カルテル・ランド

夏風邪とはいえ、私としては珍しく38度の熱が2日ほど続いた。普段の生活では考えないようなことも考えた。頭がふわっとする感じが残っているので、自分では病み上がりだなと思っている。

 

なのに、病み上がりの身としてはちょっとハードな映画、マシュー・ハイネマン監督の「カルテル・ランド」を見てきた。メキシコの恐ろしい麻薬戦争のドキュメンタリーだ。

 

メキシコのミチョアカン州で、麻薬カルテルによる市民を巻き込む凶悪犯罪に業を煮やした町医者ミレレスが、自警団を組織する。自警団は武器を調達し、市民の支持を得て、自警団を非合法組織として取り締まりに来た軍や警察を追い返すまでになる。

 

一方でこの映画は、メキシコから持ち込まれる麻薬や不法移民を阻止するためのアメリカ側の自警団も追っている。

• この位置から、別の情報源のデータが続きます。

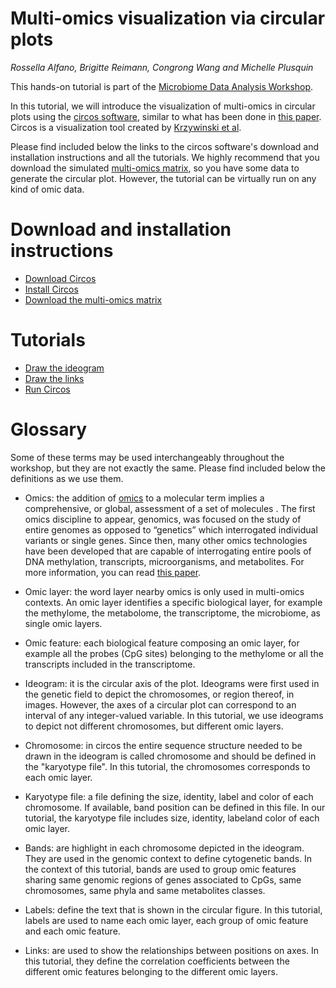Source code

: # Multi-omics visualization via circular plots
*Rossella Alfano, Brigitte Reimann, Congrong Wang and Michelle Plusquin*



This hands-on tutorial is part of the [Microbiome Data Analysis Workshop](https://mdawo.meetinghand.com/). 

In this tutorial, we will introduce the visualization of multi-omics in circular plots using the [circos software](http://circos.ca/), similar to what has been done in [this paper](https://doi.org/10.1016/j.metabol.2020.154292). Circos is a visualization tool created by [Krzywinski et al](10.1101/gr.092759.109).

Please find included below the links to the circos software's download and installation instructions and all the tutorials.
We highly recommend that you download the simulated [multi-omics matrix](https://github.com/rossellaalfano/Circular-plots/tree/main/data/multi_omics_matrix), so you have some data to generate the circular plot. However, the tutorial can be virtually run on any kind of omic data. 

# Download and installation instructions

- [Download Circos](http://circos.ca/software/download/circos/)
- [Install Circos](http://circos.ca/software/installation/)
- [Download the multi-omics matrix](https://github.com/rossellaalfano/Circular-plots/blob/main/2.%20Download%20the%20multi-omics%20matrix.md)

# Tutorials

- [Draw the ideogram](https://github.com/rossellaalfano/Circular-plots/blob/main/3.%20Draw%20the%20ideogram.md)
- [Draw the links](https://github.com/rossellaalfano/Circular-plots/blob/main/4.%20Draw%20the%20links.md)
- [Run Circos](https://github.com/rossellaalfano/Circular-plots/blob/main/5.%20Run%20circos.md)

# Glossary

Some of these terms may be used interchangeably throughout the workshop, but they are not exactly the same. Please find included below the definitions as we use them. 

- Omics:  the addition of [omics](http://omics.org/) to a molecular term implies a comprehensive, or global, assessment of a set of molecules . The first omics discipline to appear, genomics, was focused on the study of entire genomes as opposed to “genetics” which interrogated individual variants or single genes. Since then, many other omics technologies have been developed that are capable of interrogating entire pools of DNA methylation, transcripts, microorganisms, and metabolites. For more information, you can read [this paper](https://doi.org/10.1186/s13059-017-1215-1).

- Omic layer: the word layer nearby omics is only used in multi-omics contexts. An omic layer identifies a specific biological layer, for example the methylome, the metabolome, the transcriptome, the microbiome, as single omic layers. 

- Omic feature: each biological feature composing an omic layer, for example all the probes (CpG sites) belonging to the methylome or all the transcripts included in the transcriptome.

- Ideogram: it is the circular axis of the plot. Ideograms were first used in the genetic field to depict the chromosomes, or region thereof, in images. However, the axes of a circular plot can correspond to an interval of any integer-valued variable. In this tutorial, we use ideograms to depict not different chromosomes, but different omic layers.

- Chromosome: in circos the entire sequence structure needed to be drawn in the ideogram is called chromosome and should be defined in the "karyotype file". In this tutorial, the chromosomes corresponds to each omic layer.

- Karyotype file: a file defining the size, identity, label and color of each chromosome. If available, band position can be defined in this file. In our tutorial, the karyotype file includes size, identity, labeland color of each omic layer.

- Bands: are highlight in each chromosome depicted in the ideogram. They are used in the genomic context to define cytogenetic bands. In the context of this tutorial, bands are used to group omic features sharing same genomic regions of genes associated to CpGs, same chromosomes, same phyla and same metabolites classes.

- Labels: define the text that is shown in the circular figure. In this tutorial, labels are used to name each omic layer, each group of omic feature and each omic feature.

- Links: are used to show the relationships between positions on axes. In this tutorial, they define the correlation coefficients between the different omic features belonging to the different omic layers.



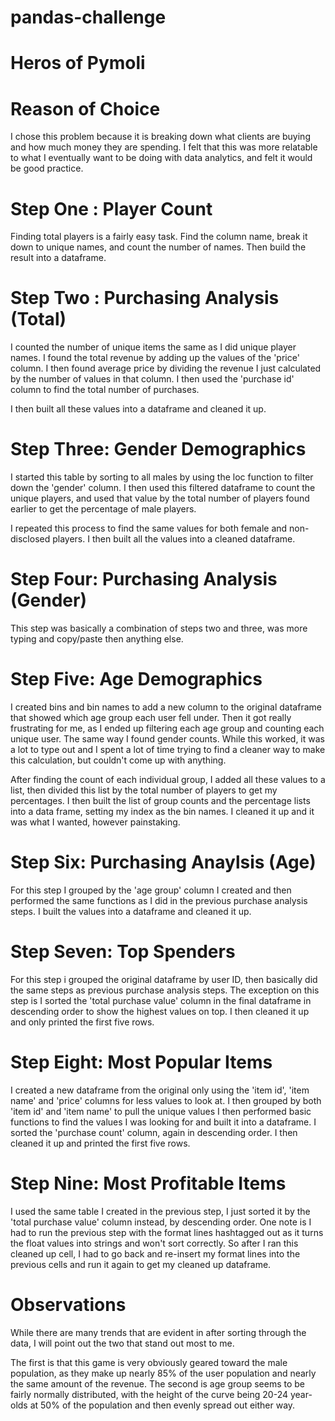 # pandas-challenge

# Heros of Pymoli

# Reason of Choice

I chose this problem because it is breaking down what clients are buying and how much money they are spending.
I felt that this was more relatable to what I eventually want to be doing with data analytics, and felt it would be good practice.

# Step One : Player Count

Finding total players is a fairly easy task. Find the column name, break it down to unique names, and count the number of names.
Then build the result into a dataframe.

# Step Two : Purchasing Analysis (Total)

I counted the number of unique items the same as I did unique player names.
I found the total revenue by adding up the values of the 'price' column.
I then found average price by dividing the revenue I just calculated by the number of values in that column.
I then used the 'purchase id' column to find the total number of purchases.

I then built all these values into a dataframe and cleaned it up.

# Step Three: Gender Demographics

I started this table by sorting to all males by using the loc function to filter down the 'gender' column.
I then used this filtered dataframe to count the unique players, and used that value by the total number of players found earlier to get the percentage of male players.

I repeated this process to find the same values for both female and non-disclosed players.
I then built all the values into a cleaned dataframe.

# Step Four: Purchasing Analysis (Gender)

This step was basically a combination of steps two and three, was more typing and copy/paste then anything else.

# Step Five: Age Demographics

I created bins and bin names to add a new column to the original dataframe that showed which age group each user fell under.
Then it got really frustrating for me, as I ended up filtering each age group and counting each unique user. The same way I found gender counts.
While this worked, it was a lot to type out and I spent a lot of time trying to find a cleaner way to make this calculation, but couldn't come up with anything.

After finding the count of each individual group, I added all these values to a list, then divided this list by the total number of players to get my percentages.
I then built the list of group counts and the percentage lists into a data frame, setting my index as the bin names.
I cleaned it up and it was what I wanted, however painstaking.

# Step Six: Purchasing Anaylsis (Age)

For this step I grouped by the 'age group' column I created and then performed the same functions as I did in the previous purchase analysis steps.
I built the values into a dataframe and cleaned it up.

# Step Seven: Top Spenders

For this step i grouped the original dataframe by user ID, then basically did the same steps as previous purchase analysis steps.
The exception on this step is I sorted the 'total purchase value' column in the final dataframe in descending order to show the highest values on top.
I then cleaned it up and only printed the first five rows.

# Step Eight: Most Popular Items

I created a new dataframe from the original only using the 'item id', 'item name' and 'price' columns for less values to look at.
I then grouped by both 'item id' and 'item name' to pull the unique values
I then performed basic functions to find the values I was looking for and built it into a dataframe.
I sorted the 'purchase count' column, again in descending order.
I then cleaned it up and printed the first five rows.

# Step Nine: Most Profitable Items

I used the same table I created in the previous step, I just sorted it by the 'total purchase value' column instead, by descending order.
One note is I had to run the previous step with the format lines hashtagged out as it turns the float values into strings and won't sort correctly.
So after I ran this cleaned up cell, I had to go back and re-insert my format lines into the previous cells and run it again to get my cleaned up dataframe.

# Observations

While there are many trends that are evident in after sorting through the data, I will point out the two that stand out most to me.

The first is that this game is very obviously geared toward the male population, as they make up nearly 85% of the user population and nearly the same amount of the revenue.
The second is age group seems to be fairly normally distributed, with the height of the curve being 20-24 year-olds at 50% of the population and then evenly spread out either way.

アリゾナ州アルター・バレーで、退役軍人ネイラーが率いるアリゾナ国境自警団だ。

 

自警団に集まるのは普通の市民なのだが、両方とも銃を手にバンバン撃ち合って戦う。両方のリーダーの主張も共通している。二人とも、自分がやっているのは正義だ、家族や市民は自分たちで守らなければならないとの堅い信念を持っている。

 

だがことはそれだけではすまない。自警団に権威ができ始めると、それをかさに着てちょっとした悪事を働くものが出てくる。市民の共感が薄れ、やがてミレレスを置き去りにしたまま、自警団は合法組織化されて軍や警察の傘下に入ってしまう。ミレレスは武器所持か何か小さい罪で収監されてしまっている、が結末だった。

 

ああ、どこに出口はあるのだろう。ミレレスの女好きなところ、その点に関しては妻も手を焼いていた、などというのは、結末から見れば、それくらいのこと何なのさ、というくらいのささやかないろどりといったところだ。